You might figure that, being federally regulated, these devices were approved only after the manufacturers established both their safety and their efficacy. But that's true only up to a point. It turns out that the teensy tubular scaffolds have never been shown to prevent heart attacks or save lives; their human trials were smaller, of shorter duration and more narrowly focused than trials for many new drugs; and half of all applications involve "off-label" uses, deploying stents in ways that weren't studied at all in clinical testing.

Now new data indicate that the heart stents, because of their supposedly miraculous medicated coating, may cause 4,500 heart attacks every year, up to 2,000 of them fatal.

This increased risk, moreover, could persist for a lifetime, requiring patients to take blood thinners for the rest of their lives, thereby facing the sometimes fatal side effects of those drugs.

"There's so much evidence" of the new danger, says Spencer King, the Piedmont Hospital cardiologist who in 1987 implanted the first heart stent in North America. He says up to 30% of patients who get medicated stents would fare better with bare metal, avoiding extra heart attack risk; some probably didn't need a stent procedure at all. "Everybody agrees this is real," he says.

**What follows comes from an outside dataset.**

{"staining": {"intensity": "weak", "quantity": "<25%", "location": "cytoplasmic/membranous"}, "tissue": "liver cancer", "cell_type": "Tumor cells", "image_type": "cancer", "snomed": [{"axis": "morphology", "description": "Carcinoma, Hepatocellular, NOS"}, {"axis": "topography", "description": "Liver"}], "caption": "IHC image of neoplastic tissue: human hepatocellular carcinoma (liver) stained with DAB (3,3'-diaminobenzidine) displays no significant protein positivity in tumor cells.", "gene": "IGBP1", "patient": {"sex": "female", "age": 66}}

Patients with medicated stents get clots at the rate of 1 per 500 patients per year, to judge from outside analyses of the company's trial results. J&J, Boston Scientific and Guidant will be running trials of tens of thousands of patients to better understand the blood-clot risk, but results won't be available for years.

FDA Approved - Medical Device Manufacturer Loophole - FDA 510(k)

It's appalling that the manufacturers of heart/cardiac stents brought a product to market that has been implanted into more than 4 million people without ever performing proper clinical trials. As previously stated, the trials that J&J and Boston Scientific ran in connection to the currently available medicated stents were smaller, of shorter in duration and more narrowly focused than FDA required trials for any new drugs brought to market.

Why Were These Devices Approved By The FDA In The First Place?

The medical device industry was barely regulated until 1976, when Congress empowered the FDA to ensure devices were safe, effective and well made. But the new law included a loophole called 510(k) that remains today: A device can be approved with few or no clinical trials if it is deemed "substantially equivalent" to a gadget that existed before 1976. Most of the thousands of devices in use today were cleared under this easy passage.